Artificial Neural Network Method for Predicting Compressive Strength of Normal Concrete Makrifa, Auliya; Darayani, Dhiafah Hera; Prasetiawan, Jauhari; Juanita, J
JACEE (Journal of Advanced Civil and Environmental Engineering) Vol 7, No 2 (2024): October
Publisher : Universitas Islam Sultan Agung

Show Abstract | Download Original | Original Source | Check in Google Scholar | DOI: 10.30659/jacee.7.2.171-177

Abstract

Lombok Island is an archipelago that has a source Natural resources such as sand and gravel are abundant. This material is one of the components of concrete. Concrete is a frequently used material in Indonesia.
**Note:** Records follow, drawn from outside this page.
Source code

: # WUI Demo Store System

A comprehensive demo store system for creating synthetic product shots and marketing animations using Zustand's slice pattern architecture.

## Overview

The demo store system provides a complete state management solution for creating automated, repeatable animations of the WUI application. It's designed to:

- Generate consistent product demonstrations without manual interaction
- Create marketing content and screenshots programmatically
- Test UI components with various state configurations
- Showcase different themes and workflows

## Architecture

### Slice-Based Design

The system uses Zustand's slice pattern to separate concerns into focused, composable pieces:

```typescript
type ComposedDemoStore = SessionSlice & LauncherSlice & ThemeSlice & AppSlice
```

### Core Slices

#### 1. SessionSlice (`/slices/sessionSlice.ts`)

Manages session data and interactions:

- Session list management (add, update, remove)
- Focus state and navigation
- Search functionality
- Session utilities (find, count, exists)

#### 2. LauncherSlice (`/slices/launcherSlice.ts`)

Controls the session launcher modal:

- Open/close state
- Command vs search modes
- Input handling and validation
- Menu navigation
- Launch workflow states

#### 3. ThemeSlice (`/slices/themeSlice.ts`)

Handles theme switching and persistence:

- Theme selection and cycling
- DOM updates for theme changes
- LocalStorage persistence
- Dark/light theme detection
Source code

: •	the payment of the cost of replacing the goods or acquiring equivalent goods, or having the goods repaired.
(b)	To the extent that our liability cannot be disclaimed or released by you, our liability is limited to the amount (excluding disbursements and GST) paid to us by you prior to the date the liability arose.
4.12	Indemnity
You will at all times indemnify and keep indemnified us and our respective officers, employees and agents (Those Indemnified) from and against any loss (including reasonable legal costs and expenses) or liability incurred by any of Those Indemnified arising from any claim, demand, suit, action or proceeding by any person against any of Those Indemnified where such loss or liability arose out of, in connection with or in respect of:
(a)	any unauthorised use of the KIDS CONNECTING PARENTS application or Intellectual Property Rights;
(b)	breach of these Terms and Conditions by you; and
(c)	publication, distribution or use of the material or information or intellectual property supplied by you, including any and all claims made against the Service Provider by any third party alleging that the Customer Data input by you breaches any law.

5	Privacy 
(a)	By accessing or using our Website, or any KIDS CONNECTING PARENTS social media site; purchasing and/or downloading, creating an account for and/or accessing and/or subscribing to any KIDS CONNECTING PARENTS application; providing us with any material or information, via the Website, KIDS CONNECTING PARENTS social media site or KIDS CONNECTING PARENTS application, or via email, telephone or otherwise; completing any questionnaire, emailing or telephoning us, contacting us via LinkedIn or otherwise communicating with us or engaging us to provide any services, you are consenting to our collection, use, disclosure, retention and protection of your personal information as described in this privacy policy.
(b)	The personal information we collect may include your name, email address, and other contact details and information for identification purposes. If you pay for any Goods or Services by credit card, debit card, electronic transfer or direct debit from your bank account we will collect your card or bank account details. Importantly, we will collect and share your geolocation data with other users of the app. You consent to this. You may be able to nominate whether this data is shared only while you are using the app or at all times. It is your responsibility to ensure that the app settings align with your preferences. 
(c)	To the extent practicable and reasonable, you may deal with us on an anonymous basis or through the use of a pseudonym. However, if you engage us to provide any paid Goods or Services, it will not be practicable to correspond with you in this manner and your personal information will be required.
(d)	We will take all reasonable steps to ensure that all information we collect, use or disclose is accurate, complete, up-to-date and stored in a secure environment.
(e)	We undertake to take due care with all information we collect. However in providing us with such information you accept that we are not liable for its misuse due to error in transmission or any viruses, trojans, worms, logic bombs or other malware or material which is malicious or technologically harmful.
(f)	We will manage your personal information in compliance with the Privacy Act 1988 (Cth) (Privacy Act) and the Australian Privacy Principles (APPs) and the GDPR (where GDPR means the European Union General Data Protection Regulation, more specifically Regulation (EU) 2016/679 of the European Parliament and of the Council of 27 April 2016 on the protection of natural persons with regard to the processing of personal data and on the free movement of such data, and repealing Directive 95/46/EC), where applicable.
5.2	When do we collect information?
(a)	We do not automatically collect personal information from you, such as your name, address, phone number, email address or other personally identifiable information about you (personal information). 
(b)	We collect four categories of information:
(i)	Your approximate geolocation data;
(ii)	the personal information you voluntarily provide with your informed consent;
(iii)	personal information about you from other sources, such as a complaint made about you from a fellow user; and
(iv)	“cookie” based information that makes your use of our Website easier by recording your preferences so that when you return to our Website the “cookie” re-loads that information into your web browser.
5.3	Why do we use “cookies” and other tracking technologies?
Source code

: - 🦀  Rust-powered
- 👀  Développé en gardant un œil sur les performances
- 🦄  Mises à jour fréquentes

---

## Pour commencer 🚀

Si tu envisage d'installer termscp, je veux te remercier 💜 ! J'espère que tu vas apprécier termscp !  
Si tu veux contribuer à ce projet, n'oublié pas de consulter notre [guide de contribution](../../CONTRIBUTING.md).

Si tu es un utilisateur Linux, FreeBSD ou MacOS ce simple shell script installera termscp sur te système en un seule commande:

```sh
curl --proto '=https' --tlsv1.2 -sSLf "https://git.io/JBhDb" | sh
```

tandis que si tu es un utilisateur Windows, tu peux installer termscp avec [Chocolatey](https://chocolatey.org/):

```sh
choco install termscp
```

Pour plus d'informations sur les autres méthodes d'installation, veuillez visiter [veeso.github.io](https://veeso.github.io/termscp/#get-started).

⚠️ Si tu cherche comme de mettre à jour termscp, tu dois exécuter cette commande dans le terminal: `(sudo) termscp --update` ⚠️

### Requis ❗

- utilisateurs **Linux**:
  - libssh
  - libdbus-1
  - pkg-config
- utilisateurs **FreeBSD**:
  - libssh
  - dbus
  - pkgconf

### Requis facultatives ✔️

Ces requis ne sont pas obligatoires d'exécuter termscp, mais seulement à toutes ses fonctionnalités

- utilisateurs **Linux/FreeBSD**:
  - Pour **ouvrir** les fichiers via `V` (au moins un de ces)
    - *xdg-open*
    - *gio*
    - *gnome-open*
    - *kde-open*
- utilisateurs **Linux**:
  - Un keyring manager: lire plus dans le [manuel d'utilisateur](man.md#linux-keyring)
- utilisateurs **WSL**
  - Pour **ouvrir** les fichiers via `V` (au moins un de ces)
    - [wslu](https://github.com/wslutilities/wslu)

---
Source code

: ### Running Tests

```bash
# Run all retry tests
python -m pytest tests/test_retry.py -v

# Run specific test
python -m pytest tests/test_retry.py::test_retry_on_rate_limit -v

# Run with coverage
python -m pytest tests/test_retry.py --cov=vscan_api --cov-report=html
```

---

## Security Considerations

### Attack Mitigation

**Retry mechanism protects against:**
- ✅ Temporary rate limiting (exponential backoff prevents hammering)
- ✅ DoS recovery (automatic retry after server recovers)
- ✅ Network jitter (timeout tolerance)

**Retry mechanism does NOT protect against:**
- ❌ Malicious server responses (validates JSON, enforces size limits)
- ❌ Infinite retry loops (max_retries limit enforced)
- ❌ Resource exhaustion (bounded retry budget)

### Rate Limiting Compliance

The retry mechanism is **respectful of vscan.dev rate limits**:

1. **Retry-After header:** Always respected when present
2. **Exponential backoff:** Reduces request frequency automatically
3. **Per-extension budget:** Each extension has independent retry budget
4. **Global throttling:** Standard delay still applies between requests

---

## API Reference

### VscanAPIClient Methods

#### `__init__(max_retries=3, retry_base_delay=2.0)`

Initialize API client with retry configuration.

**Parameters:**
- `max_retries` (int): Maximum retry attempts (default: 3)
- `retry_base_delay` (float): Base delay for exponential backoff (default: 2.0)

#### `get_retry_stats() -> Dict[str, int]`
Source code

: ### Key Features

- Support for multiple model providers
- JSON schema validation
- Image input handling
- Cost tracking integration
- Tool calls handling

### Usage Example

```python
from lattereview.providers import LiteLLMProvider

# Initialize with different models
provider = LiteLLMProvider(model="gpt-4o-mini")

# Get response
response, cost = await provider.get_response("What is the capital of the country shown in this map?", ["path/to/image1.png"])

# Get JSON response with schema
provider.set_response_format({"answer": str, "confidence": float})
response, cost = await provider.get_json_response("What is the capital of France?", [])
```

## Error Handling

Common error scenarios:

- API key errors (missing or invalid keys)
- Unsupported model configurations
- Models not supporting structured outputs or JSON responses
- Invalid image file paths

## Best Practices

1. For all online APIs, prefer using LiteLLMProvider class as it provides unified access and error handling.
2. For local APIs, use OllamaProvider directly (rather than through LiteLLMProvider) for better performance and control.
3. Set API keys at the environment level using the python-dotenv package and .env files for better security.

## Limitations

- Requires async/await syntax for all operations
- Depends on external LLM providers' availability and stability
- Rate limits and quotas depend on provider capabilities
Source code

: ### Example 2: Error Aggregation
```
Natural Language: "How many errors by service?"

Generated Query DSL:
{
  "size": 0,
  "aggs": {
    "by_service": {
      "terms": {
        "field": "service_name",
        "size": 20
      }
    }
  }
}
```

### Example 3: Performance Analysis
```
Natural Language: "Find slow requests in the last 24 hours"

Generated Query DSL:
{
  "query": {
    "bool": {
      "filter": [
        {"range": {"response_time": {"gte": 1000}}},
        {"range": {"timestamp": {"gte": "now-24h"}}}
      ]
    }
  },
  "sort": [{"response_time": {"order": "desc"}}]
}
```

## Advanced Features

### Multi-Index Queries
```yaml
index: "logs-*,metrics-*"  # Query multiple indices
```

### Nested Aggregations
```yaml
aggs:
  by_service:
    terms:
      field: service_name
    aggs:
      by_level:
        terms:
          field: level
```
Compressive strength testing of concrete typically requires a large number of samples and a considerable amount of time. To expedite and simplify this process, researchers employ computer-based intelligence techniques, namely the Artificial Neural Network (ANN) method. This research involved a series of laboratory tests for normal concrete's compressive strength. The obtained data was then processed using MATLAB with the ANN modeling method for training. The research results indicated a Mean Absolute Percentage Error (MAPE) of 0.02% during the training process and 1.54% during testing. This demonstrates that the developed ANN modeling exhibits a high level of accuracy with low error. Therefore, the empirical formula obtained can be used for predicting the compressive strength of normal concrete with a good degree of precision.